Thrombin stimulates protease-activated receptors (PAR1, PAR3 and PAR4), which belong to the seven-transmembrane G protein-coupled family of receptors (GPCRs; reviewed in [12]). Thrombin-stimulation activates the phosphatidylinositol-signaling pathway through coupling to Gq. Therefore, the absence of thrombin-induced Ca2+ release in overexpressed TRPM7-K1648R mutants could be due malfunction of any step in this signaling cascade, including perturbed refilling of intracellular Ca2+ stores. To probe whether the signaling defect seen in hTRPM7 overexpressing cells was due to dysfunctional execution within the GPCR signaling cascade or interference with intracellular Ca2+ store content, we took advantage of GTPγS (guanosine 5′-O-[gamma-thio] triphosphate), a non-hydrolysable heterotrimeric G protein-activating analog of guanosine triphosphate (GTP) [20]. Replacing 300 μM Na·GTP with 300 μM GTPγS in combined whole-cell patch clamp and Fura-2 experiments using hTRPM7-K1648R overexpressing HEK293-TREx cells (20 hrs induction time) caused both inhibition of hTRPM7 mutant currents (Fig. 3D upper panel, 3E) as well as early Ca2+ oscillations (Fig. 3D lower panel).

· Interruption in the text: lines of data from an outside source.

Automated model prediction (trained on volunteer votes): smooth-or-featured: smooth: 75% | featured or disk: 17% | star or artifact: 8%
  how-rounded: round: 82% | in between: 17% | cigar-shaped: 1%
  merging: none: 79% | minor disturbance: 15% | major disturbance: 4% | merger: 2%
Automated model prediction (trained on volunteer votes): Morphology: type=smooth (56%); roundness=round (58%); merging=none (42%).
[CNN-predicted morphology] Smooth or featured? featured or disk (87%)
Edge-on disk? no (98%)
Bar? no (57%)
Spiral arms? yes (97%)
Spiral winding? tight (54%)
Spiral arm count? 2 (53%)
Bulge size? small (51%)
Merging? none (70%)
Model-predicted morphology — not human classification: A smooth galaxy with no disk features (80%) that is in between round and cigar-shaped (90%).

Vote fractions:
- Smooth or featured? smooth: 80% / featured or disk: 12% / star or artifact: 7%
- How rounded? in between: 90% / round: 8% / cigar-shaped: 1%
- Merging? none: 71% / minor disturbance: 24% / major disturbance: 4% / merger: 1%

Furthermore, additional stimulation of these cells with 30 U thrombin in Ca2+-free extracellular solution (see methods) was now able to cause significant Ca2+ release (Fig. 3D). Thus, GTPγS is able to fully overcome the Ca2+ release deficiency observed with kinase-mute hTRPM7-K1648R cells.

Protease- and purinergic receptor-induced Ca2+ release and TRPM7 kinase activity

Heterotrimeric G protein complexes are activated by a variety of GPCRs, including both PARs through e.g. thrombin and trypsin, and metabotrophic purinergic receptors through ATP, adenosine diphosphate (ADP) or Adenosine (reviewed in [21]). We wished to know whether the TRPM7 kinase specifically regulates thrombin-induced Ca2+ release, or whether other GPCRs known to interact with Gq would be affected as well. To this end we resorted to our fluorescent kinetic plate reader using the 384-well plate format to assess Ca2+ signals in intact HEK293 cells that were either non-induced or induced with tetracycline for 20 hrs to overexpress either wild-type hTRPM7 (hTRPM7-HEK293) or the hTRPM7-K1648R mutant. Overexpression of human TRPM4 (hTRPM4) [16], another melastatin family member, in HEK293-TRex induced by tetracycline for 20 hours served as control to account for possible overexpression artifacts. To prevent unwanted artifacts due to Ca2+ influx, extracellular Ca2+ was absent from both the standard extracellular solution and the application solution containing the appropriate receptor agonist (30 U thrombin, 100 nM trypsin, 3 mM N-ethylcarboxamido adenosine (NECA), an adenosine receptor agonist, ATP or ADP; see methods; Fig. 4). Analysis of the normalized 340/380 nm ratio under these conditions showed that of the additionally tested agonists only the protease receptor agonist trypsin had diminished Ca2+ release when overexpressing hTRPM7 (Fig. 4A, 4C). Importantly, hTRPM4 overexpression did not interfere with Ca2+ release by any of the tested agonists (Fig. 4C). However, Ca2+ was strongly reduced in overexpressing hTRPM7-K1648R cells when stimulating either purinergic GPCRs or protease-sensitive PARs. We conclude that an intact catalytic site within the hTRPM7 kinase domain is needed to provide feedback regulation for protease- and purinergic GPCR signaling.

DISCUSSION

We here set out to identify how TRPM7 regulates heterotrimeric G protein-induced Ca2+ release. We find that heterologous overexpression of human TRPM7 will lead to disruption of thrombin-induced Ca2+ release unless an adequate intracellular Mg·ATP supply is guaranteed. The disruption occurs at the level of the heterotrimeric G-protein Gq, which requires intact TRPM7 kinase phosphorylation activity for orderly downstream signal transduction resulting in Ca2+ release induced by both protease- and purinergic agonists. We propose that this mechanism may contribute to the limitation of GPCR-mediated Ca2+ signaling in times of insufficient cellular ATP supply.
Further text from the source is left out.